第10章 約束ってのあ、守れなかったときが残酷だ
雅は高杉が去った後、明日のために部屋で三味線の調律を熱心にした。
(……らしくもないか。私から誘うとは)
三味線の胴の側面には、小さく一文字が筆字で書かれてあった。
恵。
それは母親の名前。
そこをそっと撫でた。
(…さっきハグされたとき、顔見られなくてよかった)
“記憶”ってのは本当に厄介だ。些細な動作で、パッと静電気のように前触れもなく思い出してしまうから。
特に辛い時のものほど。
あの時、晋助に正面から抱擁されて頭を触れられたとき、思い出してしまった。
(アイツの前で涙見せるのは、もうごめんだ……)
回想
江戸からかけ離れた、どこか遠い片田舎。
10年ほど前。
黒いコートを着たある1人の男が、医療用具を詰め込んだ黒いケースを片手に、肩にかけて持っていた。
その日は彼が長旅に出る日だった。
しかし、まだ女童だった私が行く道を阻んだ。
彼は困った様子で私をなだめたけど、私は首を横にしか振らなかった。
『“せんせー”……行か…ないで』
彼の胸に飛び込んで、黒いコートに顔を埋めてすすり泣きした。
『私……私は……せんせーと別れたくない!いっしょに行く…!』
大粒の涙を垂れ流し震えた手でコートを握りしめた。とにかく、引き留めたい一心ですがりついた。

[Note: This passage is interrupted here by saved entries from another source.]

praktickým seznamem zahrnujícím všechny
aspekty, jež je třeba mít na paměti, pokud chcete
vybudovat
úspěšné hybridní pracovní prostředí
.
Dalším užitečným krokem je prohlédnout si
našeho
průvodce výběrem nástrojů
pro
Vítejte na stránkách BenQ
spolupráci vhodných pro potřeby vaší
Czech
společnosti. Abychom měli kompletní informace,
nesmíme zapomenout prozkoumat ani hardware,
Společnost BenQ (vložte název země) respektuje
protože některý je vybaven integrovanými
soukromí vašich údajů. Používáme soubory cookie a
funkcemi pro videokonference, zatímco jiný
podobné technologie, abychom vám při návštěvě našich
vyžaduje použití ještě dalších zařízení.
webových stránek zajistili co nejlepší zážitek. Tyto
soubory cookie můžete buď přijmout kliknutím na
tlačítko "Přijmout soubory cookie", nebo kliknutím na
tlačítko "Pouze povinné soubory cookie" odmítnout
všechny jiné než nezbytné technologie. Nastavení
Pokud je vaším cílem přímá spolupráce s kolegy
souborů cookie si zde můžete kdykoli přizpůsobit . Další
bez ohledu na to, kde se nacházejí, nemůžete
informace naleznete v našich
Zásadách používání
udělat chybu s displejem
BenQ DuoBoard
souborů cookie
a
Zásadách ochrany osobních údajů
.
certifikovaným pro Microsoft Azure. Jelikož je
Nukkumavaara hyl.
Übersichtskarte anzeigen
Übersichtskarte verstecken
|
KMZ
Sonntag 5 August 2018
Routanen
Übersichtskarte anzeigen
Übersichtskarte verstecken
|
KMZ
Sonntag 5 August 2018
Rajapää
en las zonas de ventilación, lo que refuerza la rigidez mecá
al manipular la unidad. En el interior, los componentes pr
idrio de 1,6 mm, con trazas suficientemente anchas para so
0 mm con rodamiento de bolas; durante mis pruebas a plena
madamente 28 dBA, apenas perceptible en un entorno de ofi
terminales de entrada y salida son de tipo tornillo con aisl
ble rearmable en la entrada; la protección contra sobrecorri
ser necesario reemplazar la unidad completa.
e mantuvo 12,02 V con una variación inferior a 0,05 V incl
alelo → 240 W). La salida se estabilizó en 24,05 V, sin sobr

“せんせー”は小さな背中を優しく抱き締めて、小さな頭を撫でた。
『俺も同じだ』
私は顔をゆっくり上げると、そこには優しい笑顔があった。
『だからこそ、行かなきゃならない。お前や、お前の母さんのためにもな』
しゃがんで同じ目線に合わせて、1つの医学書物を私に託した。
『お前は俺と共に来ちゃいけない。だがやること全て終わったら、必ずお前の元に帰る。約束だ』
私は書物を抱きしめて、袖で目からあふれ出るものを拭った。
『ほんと…?』
『俺が嘘付いたことあるか?』
『ない』
『よし!よく言った。ちと長い遠出になるが、いつものように土産でも楽しみに待っていろ。またな、雅』
それが、彼と最後に交わした言葉だった。